School District Technology staff, who have been addressing all of the “pot holes” in this patchwork Internet system have become the experts in identifying where Internet access and bandwidth are missing in the many municipalities. The school designated staff who did trouble shooting with individual homes have even been found standing outside a family’s home waiting for Internet Service Providers to install the final cable so connectivity could be set-up in the home.
Dan Maguire, Kennett School District Technology Head, shared that the Government Cares Act has helped the immediate problem by funding over 550 Wi-Fi Hotspots for the Kennett School District. Internet Service Providers have also helped lower the cost of Internet service during this past year. This is all helpful in the short term, but this is not a sustainable solution. Besides, the Hotspots many times did not work for more than one person and the signal to the home was weak or absent, even with the assists.
The world has turned a corner around technology with the pandemic. From now on, there will be more hybrid models around education, more demand to use the Internet to fill-out applications for health and social services, while businesses will have employees working from home.
The Digital Equity Advocacy Group is looking for short and long-term strategies and solutions. They have sought out other rural communities and cities around the country to learn how they are handling this emerging and imminent need. Many dialogues by Zoom have taken place.
With this, the Advocacy Group learned some of the key success factors and presented them to the group on March 4.
The community advocacy volunteers believe that with engaging representatives from the whole system, making up the digital divide, success can happen!The following are critical success factors that were presented at the meeting: 1)advocate for a county agency to be project manager.2) develop a coalition of key stakeholders; 3) conduct an advocacy campaign; 4) secure funding 5) address all three areas---Internet accessibility; connectivity; and digital literacy6) Conduct an assessment, develop a plan and implement.

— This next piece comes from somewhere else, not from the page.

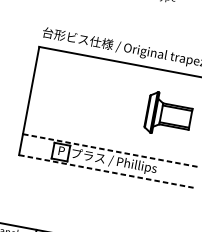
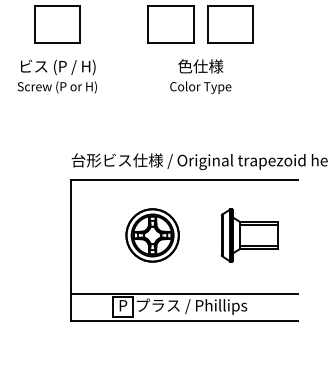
part: (94, 101) -> (152, 235), added
line: (110, 150) -> (184, 293), dashed -> solid
line: (106, 171) -> (184, 320), dashed -> solid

Many conversations are now occurring to best position the effort. Funding is being identified for a key agency to take on the project management role. Assessment of the Internet services in Southern Chester County will be the first phase. The volunteer Advocacy Group will continue to educate about the need for this dramatic shift in services.
This is just a beginning, because in the implementation phase, digital literacy will also be a major effort. Families who are not familiar with using computers and the Internet will need support and training by trusted community-based organizations. There is a desire to learn and advance in technology literacy, which has been proven this year by the parents, who are engaging virtual schooling with their children.
The beat goes on. The momentum is building and there is much hope, that through patience, perseverance and collaboration, our Southern Chester County community will actually “bridge the digital divide.”